7 Important Tips For RV Tire Repair That Could Save You Thousands
I didn’t watch many YouTube videos on what to avoid with an RV when I started my RV journey. I had to learn the hard way through experience. RV damage is costly and potentially dangerous. I found this out recently when I had a tire blowout, so today I wanted to talk to you all about RV tire repair.
1. Insurance vs Roadside Assistance
When our tire blew out, a Road Ranger stopped and attempted to help. He looked at it, did a few things, but didn’t really get the job done. With a Road Ranger, there's nothing coming out of our pocket, but they're not really motivated to help you.
Roadside Assistance may be fine for changing a car tire, but for an RV, deal with your insurance. An insurance company like Progressive Roadside knows they need to send someone that can deal with an RV. You can get a hold of them quickly and they can text you and know your location right away.
2. Dangers of blown RV tires
Blown tires can cause tens of thousands of dollars’ worth of damage to your RV. The rubber of RV tires gets so hot, that when it ruptures and flies all around, it can create all sorts of additional damage to other parts of the vehicle.

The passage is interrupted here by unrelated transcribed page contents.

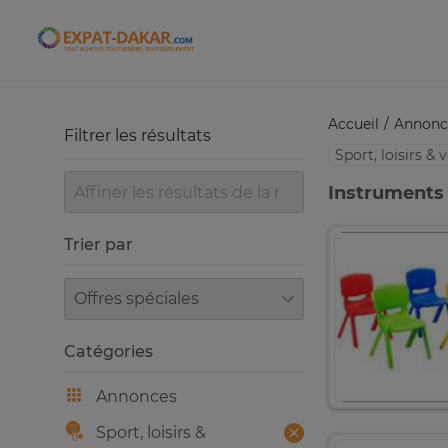
Expat-Dakar
Accueil
Annonc
Filtrer les résultats
Sport, loisirs &
Instruments
Trier par
Trier par
Catégories
Annonces
Sport, loisirs &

I've seen ruptures that ripped apart the whole underside of the RV. Another danger is that one tire blowing out can cause another tire to blow out, and you can flip your rig.
RV tires should be replaced every 5 years. They carry so much weight they age out. To make sure your tires are not expired, check the manufacture date, not the purchase date. Just because you bought your tires last year doesn’t mean they are a year old. They could have been manufactured a year or two before you purchased them.

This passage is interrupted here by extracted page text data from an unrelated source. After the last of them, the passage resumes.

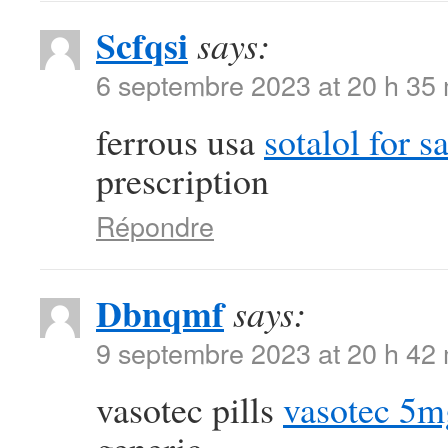
Scfqsi
says:
6 septembre 2023 at 20 h 35
ferrous usa
sotalol for s
prescription
Répondre
Dbnqmf
says:
9 septembre 2023 at 20 h 42
vasotec pills
vasotec 5m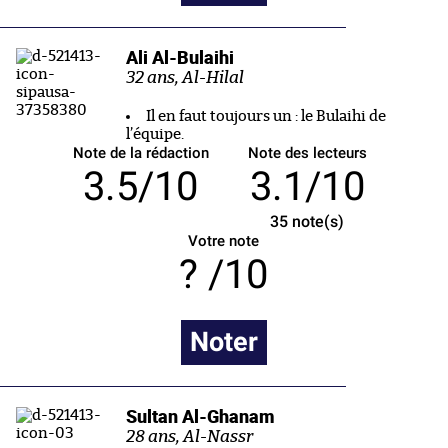
Ali Al-Bulaihi
32 ans, Al-Hilal
Il en faut toujours un : le Bulaihi de
l’équipe.
Note de la rédaction
Note des lecteurs
3.5/10
3.1/10
35
note(s)
Votre note
/10
Noter
Sultan Al-Ghanam
28 ans, Al-Nassr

To find the manufactured age of your tires, look for a round oval on your tire with 4 numbers. The number on my tire says 1318. That means it was manufactured in the 13th week of 2018.
3. Get your RV weighed
As soon as you get your RV, check the weight to make sure the tires are the right rating. Manufacturers are notorious for providing the cheapest tires. Our previous RV had Load Range E tires so I upgraded them to Load Range G. Be sure that you've got the right kind of tire on your RV before you go on any trips.
4. TPMS system
Always check your tire pressure while they are cold. If you've been driving around the tires are hot and the pressure is a lot higher.
My G-rated tires are made to have 110 PSI cold so that’s what I put into them. I run them all at 110 so I get the best fuel economy. Some people may run them at 100 or 105 because they don't want to put them at the max, but they are made to be at the max with cold pressure.
I recommend getting an air inflator. You need to have an air inflator that's powered with a 12-volt connection so you can easily adjust your tire pressure as needed.
I also have a TPMS system that has alarms set on the high end and the low end. When you're on the road and your tires get too hot, you can stop and let some air pressure out. Mount your TPMS monitor inside your vehicle somewhere you can easily see the temperature and how your tire pressures are doing as they heat up while you're driving.
5. Bad RV advice
Every time I’ve gone to an RV repair person or had the RV in the shop I've asked if they need to rotate the tires. They always say there’s no need and act like it’s a strange question, but these rear tires on triple-axle RVs take a ton of abuse. Since rear tires take most of the abuse it makes sense that you would rotate them forward to share some of that abuse with the other tires.
I did a quick online search on Google and there are lots of blogs and articles about this. You need to rotate your RV's tires like a car. Why is it that every expert that I talk to says no? It’s hard to say, but consider where you're getting your RV advice.
The worst RV tire advice that I received was when we bought our first RV. The manager at the dealership recommended buying used tires to replace the current ones. I was a total newbie, so I bought used tires and they all blew. It was terrible advice. I saved $20- $30 on a tire that ended up causing thousands of dollars of damage.
6. Full-time RV usage
RVs are junk. I hate to say it, but there are very few exceptions to that rule. RVs are mass-produced. Cheap parts are often put into them that may be enough for part-time use, but if you’re using your RV full time, like a house, you're going to have issues. Most RVs were not designed for full-time travel.
7. Extended warranty
Because of our extended warranty, we were able to get a brand-new tire when we had our blowout.
At that time we also had several other issues in the RV. Our microwave was broken, the fan in the bathroom went out, and the hot water heater wasn't working. The damage came to about $1,500, not including the tire, but it was all covered except for a small deductible.
The extended warranty covers you if you're a full-time RVer and has lots of extras. Your RV can be up to 20 years old and still covered. An older RV will have a lot of issues, so you’ll need that coverage.
Tips for RV tire repair
Make sure you have the right tires for the weight of your RV. Don’t drive on old, worn tires. Check your tire pressure. Get the right kind of coverage and insurance. Take this advice and you'll avoid damage to your RV and your wallet.